The BBC News website had an article on Saturday – ‘Rise of the Mamils (Middle Aged Men in Lycra)’ (link) which looked at men who take up cycling between the ages of 33 and 45. Sadly, I realised I was a couple of years older than that when I took up cycling – but I should point out that I took it up not for the fancy bikes that had become available, but because my knees weren’t up to running anymore, or anything like squash or badminton.
The article mentioned that such cyclists often dream of tackling Mont Ventoux, one of the toughest climbs in the world, so I decided it was time to tackle a few hills outside Colchester. I put up the route I took on the Gmaps site as usual – click here – and here’s a quick overview piccie :
Now the younger, more svelte cyclists may scoff at the hills I’m going to describe, but when you’re 50 and carrying rather more weight than you should, and have two dodgy knees, let me tell you, these aren’t easy!

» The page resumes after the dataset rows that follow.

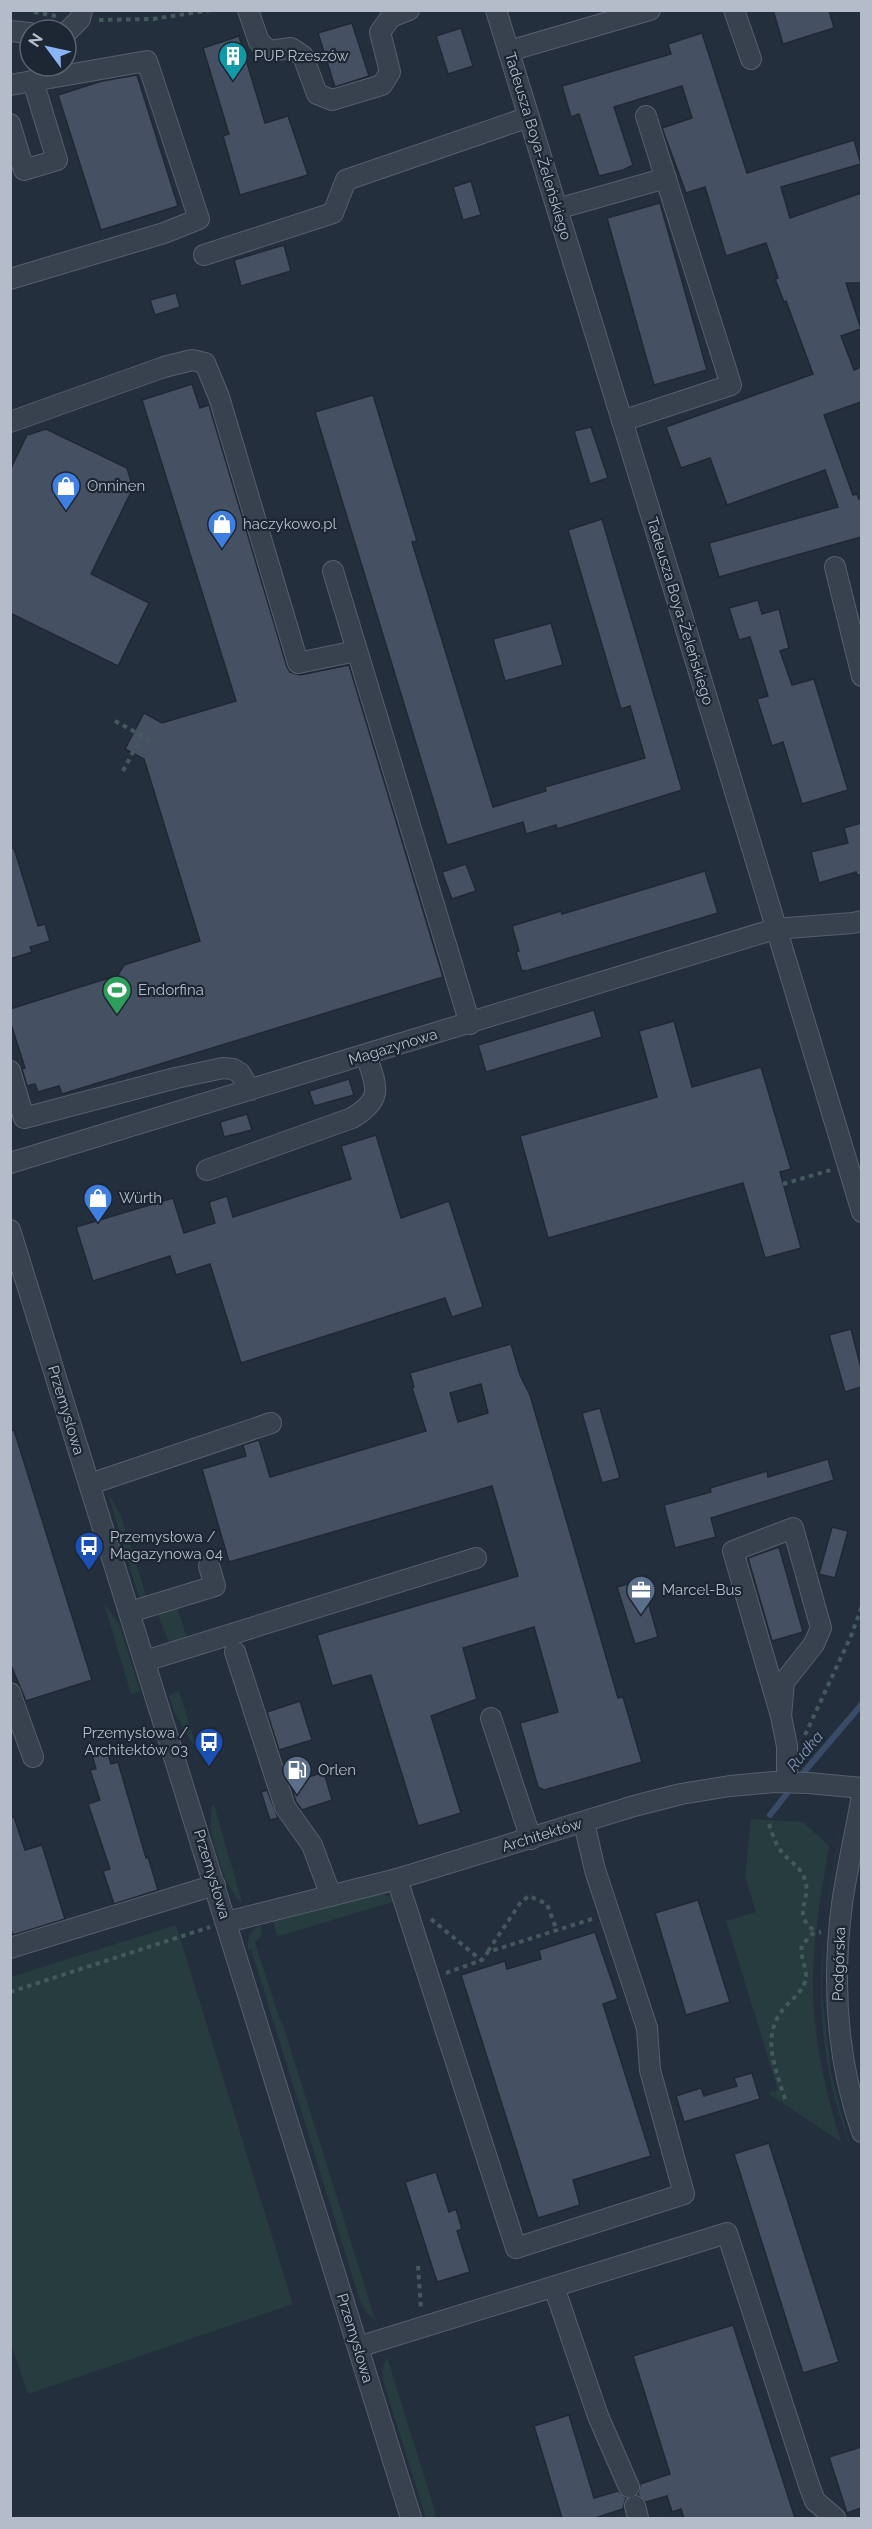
<svg xmlns="http://www.w3.org/2000/svg" width="872" height="2529" font-family="Raleway,sans-serif">
	<rect width="100%" height="100%" fill="#242f3e"/>
	<g fill="#263c3f">
		<path d="M108 1494 121 1515 147 1599H142L138 1594Z"/>
		<path d="M104 1603 119 1624 140 1691 131 1694Z"/>
		<path d="M177 1607 187 1638 169 1642 157 1612Z"/>
		<path d="M179 1691 195 1743 193 1744 174 1712 169 1695Z"/>
		<path d="M214 1805 242 1902C227 1893 214 1848 211 1830 210 1823 212 1814 211 1807Z"/>
		<path d="M842 1817 824 1930 822 1993 831 2073 850 2146C806 2026 820 1939 842 1817Z"/>
		<path d="M751 1819 803 1822 829 1846C822 1888 815 1928 813 1970 811 2029 824 2086 841 2142L768 2093 778 2090 726 1921 756 1912 745 1877Z"/>
		<path d="M381 1894 392 1897 396 1901 279 1936 276 1933 273 1920Z"/>
		<path d="M260 1924 262 1934 255 1943 279 2017 283 2025 375 2319 366 2312 360 2301 251 1949 248 1950C247 1939 251 1930 260 1924Z"/>
		<path d="M176 1925 293 2304 28 2394 10 2341 11 1977Z"/>
		<path d="M387 2357 435 2511V2518H426L383 2380V2367Z"/>
	</g>
	<g fill="none" stroke-linecap="round" stroke-linejoin="round">
		<g stroke="#394c67" stroke-width="6">
			<path d="M798 1779 862 1704"/>
			<path d="M770 1815 792 1787"/>
		</g>
	</g>
	<g fill="#455162" stroke="#1f2835" stroke-width="1.5" fill-rule="evenodd">
		<path d="M773 10H829L834 28 783 44Z"/>
		<path d="M352 23 369 76 335 87 318 33Z"/>
		<path d="M461 28 473 66 448 74 436 36Z"/>
		<path d="M702 33 747 173 854 140 861 164 781 187 790 218 861 193V283H846L861 329 841 336 854 370 861 367V402L824 415 853 495 857 494 859 499 861 498V537L719 577 709 543 838 507 825 470 727 505 710 458 681 468 666 427 813 374 786 301 784 302 775 279 778 278 766 243 726 256 705 187 686 193 662 128 692 118 682 86 614 107 633 165 623 170 599 176 579 114 571 117 562 86 671 54 668 44Z"/>
		<path d="M239 36 265 123 288 116 308 175 240 195 223 136 229 134 203 48Z"/>
		<path d="M137 75 178 206 101 230 58 95 102 81Z"/>
		<path d="M471 181 481 215 463 220 453 187Z"/>
		<path d="M660 203 707 370 654 385 607 218Z"/>
		<path d="M284 245 291 271 241 286 234 260Z"/>
		<path d="M176 293 180 307 155 315 150 300Z"/>
		<path d="M192 384 200 408 209 405 287 667 290 672 300 675 349 665 443 977 62 1094 59 1086 38 1092 35 1084 27 1086 22 1069 25 1068 10 1021V1009L118 975 124 965 200 941 144 759 125 749 144 713 162 723 236 701 142 400Z"/>
		<path d="M373 395 417 541 412 542 493 807 546 791 545 787 645 758 630 706 621 709 568 530 602 519 682 790 557 829 556 825 526 834 523 822 447 845 315 412Z"/>
		<path d="M591 427 608 478 590 484 574 431Z"/>
		<path d="M46 429 127 468 133 488 91 574 149 603 118 666 10 613V470L27 435Z"/>
		<path d="M758 600 762 614 779 609 789 648 780 651 792 685 814 679 848 790 802 804 783 742 772 746 757 699 768 696 750 637 739 640 729 608Z"/>
		<path d="M551 623 563 665 505 681 493 639Z"/>
		<path d="M861 823V875H857L856 872 819 883 811 852 848 843 844 828Z"/>
		<path d="M10 848H14L38 926 45 924 50 941 30 947 32 952 10 959Z"/>
		<path d="M466 864 476 891 452 899 442 872Z"/>
		<path d="M705 871 718 913 526 971 525 970 522 971 516 952 519 951 512 926 561 911 562 914Z"/>
		<path d="M594 1010 602 1037 486 1072 478 1045Z"/>
		<path d="M674 1021 692 1087 761 1067 791 1169 780 1172 801 1248 765 1258 743 1183 548 1238 520 1136 657 1097 639 1031Z"/>
		<path d="M349 1079 354 1095 314 1106 309 1091Z"/>
		<path d="M247 1114 252 1130 224 1137 220 1122Z"/>
		<path d="M376 1135 401 1218 449 1201 483 1307 452 1317 445 1298 241 1363 210 1264 176 1275 170 1256 93 1281 76 1227 173 1198 184 1233 215 1223 209 1202 227 1196 233 1217 351 1179 341 1146Z"/>
		<path d="M851 1329 861 1368V1387L845 1392 829 1335Z"/>
		<path d="M511 1344 520 1375 530 1395 618 1698 623 1697 642 1762 544 1790 538 1787 520 1723 558 1712 534 1627 463 1648 477 1699 431 1716 461 1813 418 1826 371 1675 332 1686 317 1635 518 1576 492 1486 229 1562 202 1469 246 1456 243 1445 259 1440 270 1477 426 1431 412 1388 414 1387 410 1373ZM481 1384 488 1413 458 1422 450 1393Z"/>
		<path d="M600 1408 620 1478 602 1483 582 1413Z"/>
		<path d="M14 1430 92 1680 26 1701 10 1663V1431Z"/>
		<path d="M828 1459 834 1480 711 1518 716 1537 675 1548 664 1505 711 1492 710 1488 767 1471 768 1477Z"/>
		<path d="M832 1527 848 1531 835 1578 819 1574Z"/>
		<path d="M779 1547 803 1632 772 1641 748 1558Z"/>
		<path d="M642 1580 658 1637 635 1644 617 1587Z"/>
		<path d="M300 1701 312 1740 279 1750 267 1712Z"/>
		<path d="M107 1750 111 1764 118 1762 146 1858 148 1857 158 1890 114 1904 103 1871 110 1869 88 1804 100 1800 90 1770 96 1769 92 1755Z"/>
		<path d="M324 1772 332 1800 302 1810 296 1802 290 1783Z"/>
		<path d="M267 1790 278 1818 270 1820 261 1792Z"/>
		<path d="M10 1817H14L25 1850 42 1845 65 1919 13 1935 10 1927Z"/>
		<path d="M698 1900 730 2002 686 2015 655 1913Z"/>
		<path d="M595 1932 618 1999 603 2004 651 2156 573 2180 580 2205 538 2218 461 1975 505 1961 507 1969 541 1959 539 1950Z"/>
		<path d="M752 2073 760 2099 684 2122 676 2096 701 2088 704 2096 737 2086 734 2078Z"/>
		<path d="M769 2143 839 2362 803 2373 734 2154Z"/>
		<path d="M436 2172 449 2212 456 2209 462 2229 457 2231 470 2272 437 2282 405 2182Z"/>
		<path d="M733 2325 795 2518H684L681 2509 672 2512 667 2496 646 2502 638 2495 640 2484 670 2474 633 2356Z"/>
		<path d="M569 2415 594 2498 618 2491 626 2498 623 2509 595 2518H562L534 2426Z"/>
		<path d="M861 2447V2508L847 2513 829 2457Z"/>
	</g>
	<g fill="none" stroke-linecap="round" stroke-linejoin="round">
		<g stroke="#565f6c" stroke-width="22">
			<g id="minor">
				<path d="M248 10 259 42 270 51 291 48 303 56 317 94 332 100 382 85 390 72 380 32 391 17 409 10"/>
				<path d="M496 10 679 606 862 1212"/>
				<path d="M734 10 751 59"/>
				<path d="M10 31 30 33"/>
				<path d="M66 33 80 19 82 10"/>
				<path d="M509 51 650 10"/>
				<path d="M10 85 147 61 199 219 164 233 10 279"/>
				<path d="M10 124 24 170 57 160 33 81"/>
				<path d="M557 209 666 178"/>
				<path d="M204 255 333 213 346 180 529 117"/>
				<path d="M622 421 731 385 646 116"/>
				<path d="M10 422 164 367 192 360 205 363 219 397 298 663 356 651"/>
				<path d="M835 567 862 676"/>
				<path d="M333 571 470 1024"/>
				<path d="M10 1071 24 1118 176 1078 223 1068 233 1069 240 1073 250 1090"/>
				<path d="M10 1163 775 929 852 923 862 921"/>
				<path d="M207 1170 352 1118C384 1099 377 1087 366 1055"/>
				<path d="M10 1230 411 2518"/>
				<path d="M90 1484 271 1423"/>
				<path d="M130 1612 215 1586 209 1566"/>
				<path d="M235 1652 285 1807 312 1845 331 1896"/>
				<path d="M145 1661 476 1558"/>
				<path d="M10 1693 33 1757"/>
				<path d="M781 1716 784 1682 814 1644 821 1628 793 1528 733 1551 781 1716 787 1746V1782"/>
				<path d="M491 1718 531 1839"/>
				<path d="M862 1795C856 1831 847 1868 842 1904 832 1981 836 2058 862 2132"/>
				<path d="M397 1879 516 2248 684 2194 650 2070 647 2028 595 1870 584 1823"/>
				<path d="M227 1922 397 1879 634 1806 681 1794 730 1786 774 1782 809 1783 862 1788"/>
				<path d="M10 1948 215 1885"/>
				<path d="M554 2287 598 2416 629 2487"/>
				<path d="M358 2347 727 2233 810 2488 815 2501 835 2518"/>
				<path d="M635 2506 638 2518"/>
			</g>
		</g>
		<g stroke="#44595c" stroke-width="4" stroke-dasharray="4.5 4.5" stroke-linecap="butt">
			<path d="M34 12 56 16"/>
			<path d="M99 20 153 19 211 10"/>
			<path d="M115 721 150 740"/>
			<path d="M123 771 142 735"/>
			<path d="M783 1184 831 1170"/>
			<path d="M805 1735 851 1636 862 1606"/>
			<path d="M769 1824C772 1833 775 1843 781 1851 789 1862 801 1866 805 1880 812 1902 790 1913 816 1932"/>
			<path d="M431 1919 481 1960"/>
			<path d="M488 1951 521 1902 529 1896 547 1904 557 1931"/>
			<path d="M446 1973 482 1960 488 1952 592 1919"/>
			<path d="M10 1992 210 1927"/>
			<path d="M785 2099C775 2066 760 2036 785 2007 793 1998 801 1993 805 1982 809 1969 799 1958 802 1945L812 1934 821 1932"/>
			<path d="M418 2266 421 2309"/>
		</g>
		<use href="#minor" stroke="#38414e" stroke-width="20"/>
	</g>
	<defs>
		<g id="building-pin" transform="scale(1.5)"><path d="M0 17L-7.5 6A9.5 9.5 0 1 1 7.5 6Z" fill="#0f9aa8" stroke="#1d2633"/><path d="M-4-6H4V6H1V3H-1V6H-4ZM-2.5-4.3h1.7v1.8h-1.7ZM.8-4.3h1.7v1.8H.8ZM-2.5-1h1.7V.8h-1.7ZM.8-1h1.7V.8H.8Z" fill="#fff"/></g>
		<g id="shop-pin" transform="scale(1.5)"><path d="M0 17L-7.5 6A9.5 9.5 0 1 1 7.5 6Z" fill="#3f7fe0" stroke="#1d2633"/><path d="M-5-2.5h2.3a2.7 3.5 0 0 1 5.4 0H5L5.5 6h-11ZM-1.5-2.5h3a1.5 2.3 0 0 0-3 0Z" fill="#fff"/></g>
		<g id="stadium-pin" transform="scale(1.5)"><path d="M0 17L-7.5 6A9.5 9.5 0 1 1 7.5 6Z" fill="#2e9e5b" stroke="#1d2633"/><path d="M0-5a6.5 5 0 1 0 0 10a6.5 5 0 1 0 0-10ZM-3.5-1.8h7v3.6h-7Z" fill="#fff"/></g>
		<g id="bus-pin" transform="scale(1.5)"><path d="M0 17L-7.5 6A9.5 9.5 0 1 1 7.5 6Z" fill="#1a4fb4" stroke="#1d2633"/><path d="M-5-6H5V4H4V6H2V4H-2V6H-4V4H-5ZM-3.5-4V0h7V-4ZM-3.5 1.2v1.5H-2V1.2ZM2 1.2v1.5H3.5V1.2Z" fill="#fff"/></g>
		<g id="office-pin" transform="scale(1.5)"><path d="M0 17L-7.5 6A9.5 9.5 0 1 1 7.5 6Z" fill="#5c6f8a" stroke="#1d2633"/><path d="M-6-3h4V-5.5h4V-3h4V5H-6ZM-1-4.5V-3h2v-1.5ZM-6 0V1H6V0Z" fill="#fff"/></g>
		<g id="fuel-pin" transform="scale(1.5)"><path d="M0 17L-7.5 6A9.5 9.5 0 1 1 7.5 6Z" fill="#5c6f8a" stroke="#1d2633"/><path d="M-5.5-6h7V0h2V4h1.3V-2.5L3-4.5l.8-.8L6-3V5H2.5V1h-1V6h-7ZM-4.2-4.7v3.2H.2V-4.7Z" fill="#fff"/></g>
	</defs>
	<g fill-rule="evenodd">
		<use href="#building-pin" x="233" y="56"/>
		<use href="#shop-pin" x="66" y="486"/>
		<use href="#shop-pin" x="222" y="524"/>
		<use href="#stadium-pin" x="117" y="990"/>
		<use href="#shop-pin" x="98" y="1198"/>
		<use href="#bus-pin" x="89" y="1546"/>
		<use href="#office-pin" x="641" y="1590"/>
		<use href="#bus-pin" x="209" y="1742"/>
		<use href="#fuel-pin" x="297" y="1770"/>
	</g>
	<g text-anchor="middle" dominant-baseline="central" stroke-width="4.5" stroke-linejoin="round" paint-order="stroke">
		<g font-size="15" fill="#b4bcc9" stroke="#1d2633" text-anchor="start">
			<text x="254" y="56">PUP Rzeszów</text>
			<text x="87" y="486">Onninen</text>
			<text x="243" y="524">haczykowo.pl</text>
			<text x="138" y="990">Endorfina</text>
			<text x="119" y="1198">Würth</text>
			<text x="110" y="1537">Przemysłowa /<tspan x="110" dy="17">Magazynowa 04</tspan></text>
			<text x="662" y="1590">Marcel-Bus</text>
			<text x="188" y="1733" text-anchor="end">Przemysłowa /<tspan x="188" dy="17">Architektów 03</tspan></text>
			<text x="318" y="1770">Orlen</text>
		</g>
		<g font-size="15" fill="#b4bcc9" stroke="#1d2633">
			<text transform="translate(538 146) rotate(73)">Tadeusza Boya-Żeleńskiego</text>
			<text transform="translate(680 611) rotate(73)">Tadeusza Boya-Żeleńskiego</text>
			<text transform="translate(393 1047) rotate(-17)">Magazynowa</text>
			<text transform="translate(66 1410) rotate(73)">Przemysłowa</text>
			<text transform="translate(542 1835) rotate(-17)">Architektów</text>
			<text transform="translate(212 1874) rotate(73)">Przemysłowa</text>
			<text transform="translate(839 1964) rotate(-88)">Podgórska</text>
			<text transform="translate(355 2338) rotate(73)">Przemysłowa</text>
		</g>
		<g font-size="16" font-style="italic" fill="#7c92b1" stroke="#1d2633">
			<text transform="translate(805 1751) rotate(-50)">Rudka</text>
		</g>
	</g>
	<rect width="872" height="2529" fill="none" stroke="#b4bcc9" stroke-width="24"/>
	<g transform="translate(48 48) rotate(303)"><circle r="28" fill="#1d2633" stroke="#59626f" stroke-width="1.5"/>
	<path d="M0-4.5L10 22L0 15L-10 22Z" fill="#8ab4f8"/>
	<text y="-9" font-size="16" font-weight="bold" text-anchor="middle" fill="#b4bcc9">N</text>
	</g>
</svg>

The route gets you from Colchester North Station out west to the ‘posher’ part of town, heading out on Lexden Road. The obvious route is around the St Botolphs Circus roundabout, west along the dual-carriageway Southway, through the lights past the Polis Station, across the roundabout at the top (ie the south end) of Balkerne Hill, and onto Lexden Road. A little bit scary unless you’re ok about sharing the road with cars travelling at 40mph. Try this route to get out onto Lexden Road, which is much more cycle friendly. The only tricky bit is again getting across Balkerne Hill, which will have to be either via the underpass or the pelican crossing. Once you’re over it, cross on the pelican crossing outside the Hospital Arms. ie
The first hill you will find is the one that after dropping down the hill towards the church, you’ve got to head up the hill with the church to the left. It’s a bugger if you’re not warmed up! At the top of the hill, admiring the renovated pub on the right, carry on straight ahead at the roundabout (cars approaching from the right at speed!), and keep your eye open for where you have to get into the right hand lane after about 50 yards to make a turn to the right onto Halstead Road.
The route takes you down Halstead Road, over the A12 and turn right onto Chitt’s Hill, which you follow as it bears left and goes down. You actually go down Chitt’s Hill, but at the bottom of the hill, before you enter West Bergholt you turn left on Argent’s Lane. There’s an easy little hill, then a bit of a flat bit, then you climb a narrow lane that winds left and right – and there’s more cars than you might expect.
At the top of that hill you pass a nice cricket pitch to your left, and when you reach the t-junction you turn right onto Fiddler’s Hill. As with Chitt’s Hill, you head down it, and as you cross the bridge you start climbing it – although by then it may well be that technically you’re climbing Mill Road up into Fordham. It’s a long and steep climb (for Essex!). You can get your breath back as you go through Fordham, admiring the green to your left. Watch out for the turning on your left called Chappel Lane, as you’re going to turn right at that junction.
Once you’ve turned right, follow the road and you will bear left, and drop down, and when you see a nice pond behind a blasted oak to your left, prepare yourself for a deceptively awkward climb! Follow the map, heading for Little Horkesley along London Road, and you’ll drop down and then up Fishponds Hill. Right turn at the top and head towards Nayland. You’ll hit the A134 and you’re going to have to turn right onto the busy road for 100yards towards Colchester before turning left.
You’re now headed for a world of pain. Burnt Dick Hill is a bugger. An absolute bugger.
Once you’ve made it, at the t-junction, if you’re done for, take a right, then a left onto Wet Lane, and a left onto Mill Road. You’ll be going up Workhouse Hill, but that’s a doddle. You’ll end up on Straight Road, with a right turn to take you back into town.
If you’re up for the final challenge, you’re going to turn left and go along Church Road and you’re going to drop down steeply. At the bottom, turn right, engage a very, very low gear, and climb up Carter’s Hill.
At the top of the hill, if you’re wanting more pain, you can head to your left to Dedham, drop down into Dedham Vale, and enjoy more pain as you climb up out of Dedham Vale. Me, I was done for, and turned right onto Straight Road and along it and then down Nayland Road. The cycling gods looked down on me as the lights and traffic was with me so I could zip out of the bottom of Nayland Road and around the roundabouts at the railway station and under the bridge at a pretty decent pace.
Only problem is, you’ve got to get up into Colchester. Either strain up North Hill in full public view, or do what I did and turn left on St. Peter’s Street, head for the castle, then wend your way up Maidenburgh Street towards the High Street. There’s even some cobbles you can ride over to pretend you’re doing the Paris-Roubaix! Once on the High Street turn right down Queen Street to get back to North Station.